REQUIRED ACTION:
Reproduce word for word the part of the blog text below starting with "Life is different" and going on through "Visibility matters.".

PASSAGE TO READ:
______
The impact this had on me was significant. I spent a long time believing that I was doomed to live a lonely life without any of the independence I've now gained. For almost a decade, I was in a deep depression. I couldn't see that I had anything to live for, because I couldn't see hope for a good, "normal" life.

Life is different today. I've discovered examples of people with disabilities living happy, fulfilled lives, with families and careers and joy. I know that my life can include the things I wished for when I was younger.

The thing is... it shouldn't have taken a decade for me to understand that. Nobody should wake up from surgery or live their entire childhood with a disability without knowing that their physical conditions don't prevent them from living the lives they want to live. Nobody should have to seek out examples of people like themselves holding a job or going to college. Those examples should be readily available.

Visibility matters.

Sunday, March 22, 2015

To Be Humble, or To Be Humbled?

There's a phrase I've heard a few times in the past few months that's really sticking with me.

"Be humble, or be humbled."

It's an interesting thought to me. The Lord has called His people to be humble, and it's going to happen. The only question is whether we'll choose to humble ourselves, or whether we will be humbled by an outside force.

At Friday Forum this week, the speaker spoke about entitlement and humility. He asked us to take a moment to think of the most humble person we know, and then describe the other traits that person has.

Here's the list we came up with:
  • Elderly (not always, but often!)
  • Spiritually sensitive (or a spiritual leader)
  • Rarely talk about themselves
  • Service-oriented 
  • Grateful 
  • High self-esteem
  • Quiet, but not fearful
  • Content with what they have
  • Good leadership skills
  • Patient 
  • Selfless
  • Penitent 

This is a pretty fantastic list of personal characteristics for anyone to develop. I'm making it my goal to work on them myself... I have a long way to go.

Grandma, c. 1992
When I look at that description, I think of my grandmother. I don't know very much about her life and what's shaped the personality I've seen during my lifetime, but I deeply admire her for having all of
the qualities listed. She isn't a member of my religion, but she's whole-heartedly dedicated to Christ. Even in times of great distress (she lost her second husband and her mother within a month of one another; she's survived breast cancer; she had an obnoxiously ungrateful teenage granddaughter), I've never heard her complain or express anger or ingratitude. Instead, I've seen her study the gospel of Jesus Christ, dedicate herself to serving others, and endure her trials with patience. When I think of the kind of person I want to be, she's the best example I can imagine.

For me, on the other hand, humility hasn't taken root. You might think that after 11 years in a wheelchair, being a 4'10" grown woman, being consistently sick for several years, etc, I would have humility down pat. Spoiler alert: NOPE! I am one P-R-I-D-E-F-U-L woman. I can be literally laying on the ground unable to get up and be entirely unwilling to ask for help. (This happens often. Maybe I should be learning something.)
______
DATA SECTION:

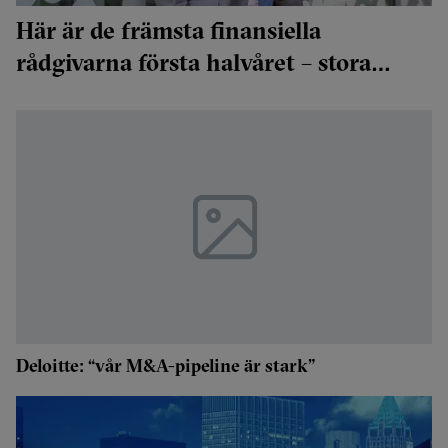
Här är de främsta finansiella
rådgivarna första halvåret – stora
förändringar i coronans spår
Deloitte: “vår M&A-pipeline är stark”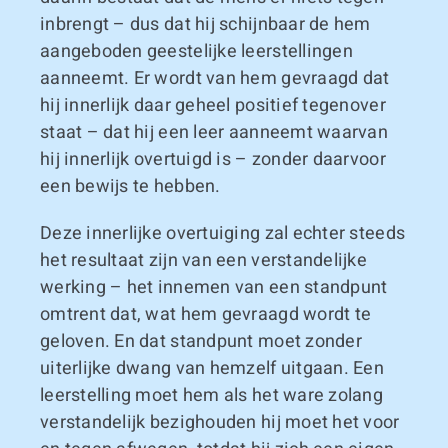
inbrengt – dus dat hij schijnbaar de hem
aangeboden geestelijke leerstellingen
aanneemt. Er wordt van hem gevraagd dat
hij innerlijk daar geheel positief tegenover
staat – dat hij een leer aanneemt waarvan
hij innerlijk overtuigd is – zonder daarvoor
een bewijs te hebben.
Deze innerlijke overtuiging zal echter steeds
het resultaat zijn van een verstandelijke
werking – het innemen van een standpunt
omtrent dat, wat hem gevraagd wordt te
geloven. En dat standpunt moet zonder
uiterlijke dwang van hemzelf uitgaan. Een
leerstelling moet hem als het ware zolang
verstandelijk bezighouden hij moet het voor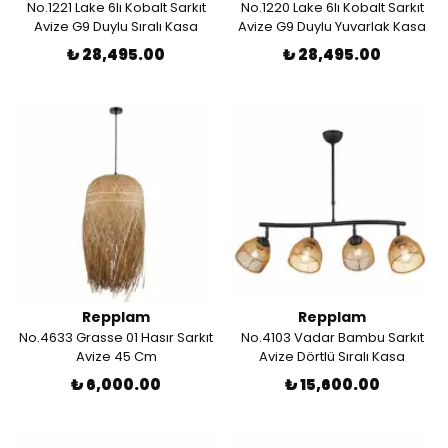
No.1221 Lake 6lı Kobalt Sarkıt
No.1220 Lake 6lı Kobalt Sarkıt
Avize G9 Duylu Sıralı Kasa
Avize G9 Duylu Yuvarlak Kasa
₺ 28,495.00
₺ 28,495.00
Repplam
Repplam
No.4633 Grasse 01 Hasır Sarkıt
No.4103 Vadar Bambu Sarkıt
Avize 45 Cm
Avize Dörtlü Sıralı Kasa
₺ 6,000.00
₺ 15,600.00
______
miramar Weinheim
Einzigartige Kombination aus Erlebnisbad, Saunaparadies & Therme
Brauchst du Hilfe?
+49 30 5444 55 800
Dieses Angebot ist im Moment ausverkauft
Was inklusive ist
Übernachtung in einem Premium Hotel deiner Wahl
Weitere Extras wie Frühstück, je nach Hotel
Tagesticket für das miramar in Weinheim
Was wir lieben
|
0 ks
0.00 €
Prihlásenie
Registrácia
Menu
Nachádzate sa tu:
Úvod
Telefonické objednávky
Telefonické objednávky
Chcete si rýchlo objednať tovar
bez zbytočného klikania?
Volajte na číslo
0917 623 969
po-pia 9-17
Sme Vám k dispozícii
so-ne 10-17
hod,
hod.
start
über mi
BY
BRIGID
______
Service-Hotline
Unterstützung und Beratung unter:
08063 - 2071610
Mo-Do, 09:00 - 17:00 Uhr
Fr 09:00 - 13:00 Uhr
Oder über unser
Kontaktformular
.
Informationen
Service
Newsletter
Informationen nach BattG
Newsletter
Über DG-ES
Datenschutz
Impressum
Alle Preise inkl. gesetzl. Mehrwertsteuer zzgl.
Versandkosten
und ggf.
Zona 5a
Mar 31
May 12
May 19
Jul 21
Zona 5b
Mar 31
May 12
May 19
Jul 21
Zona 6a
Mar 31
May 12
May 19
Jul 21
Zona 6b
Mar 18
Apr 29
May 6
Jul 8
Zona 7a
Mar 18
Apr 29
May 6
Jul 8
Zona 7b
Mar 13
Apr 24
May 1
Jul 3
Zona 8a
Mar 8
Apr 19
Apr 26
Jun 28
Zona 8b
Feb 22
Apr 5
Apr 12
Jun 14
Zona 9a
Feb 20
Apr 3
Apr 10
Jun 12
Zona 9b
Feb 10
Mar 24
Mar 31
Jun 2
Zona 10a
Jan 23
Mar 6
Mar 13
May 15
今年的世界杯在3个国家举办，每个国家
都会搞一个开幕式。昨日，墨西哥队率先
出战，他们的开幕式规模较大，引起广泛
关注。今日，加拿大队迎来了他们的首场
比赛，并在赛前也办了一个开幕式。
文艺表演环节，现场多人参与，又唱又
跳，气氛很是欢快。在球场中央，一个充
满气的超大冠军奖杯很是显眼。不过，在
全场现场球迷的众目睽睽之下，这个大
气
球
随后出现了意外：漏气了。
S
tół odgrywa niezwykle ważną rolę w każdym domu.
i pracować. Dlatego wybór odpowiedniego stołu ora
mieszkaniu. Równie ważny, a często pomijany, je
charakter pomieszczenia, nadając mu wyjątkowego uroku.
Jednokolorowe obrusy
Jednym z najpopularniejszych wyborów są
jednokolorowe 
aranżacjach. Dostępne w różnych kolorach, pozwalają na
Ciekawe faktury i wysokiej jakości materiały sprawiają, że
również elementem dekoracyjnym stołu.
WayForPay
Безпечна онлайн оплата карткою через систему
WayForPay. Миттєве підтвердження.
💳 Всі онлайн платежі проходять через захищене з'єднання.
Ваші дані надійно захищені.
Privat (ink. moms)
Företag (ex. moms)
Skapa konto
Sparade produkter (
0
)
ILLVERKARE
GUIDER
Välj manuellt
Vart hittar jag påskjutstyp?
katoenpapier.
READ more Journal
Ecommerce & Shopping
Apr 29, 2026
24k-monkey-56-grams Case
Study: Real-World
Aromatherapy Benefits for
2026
______
WRITTEN ANSWER:
Life is different today. I've discovered examples of people with disabilities living happy, fulfilled lives, with families and careers and joy. I know that my life can include the things I wished for when I was younger.

The thing is... it shouldn't have taken a decade for me to understand that. Nobody should wake up from surgery or live their entire childhood with a disability without knowing that their physical conditions don't prevent them from living the lives they want to live. Nobody should have to seek out examples of people like themselves holding a job or going to college. Those examples should be readily available.

Visibility matters.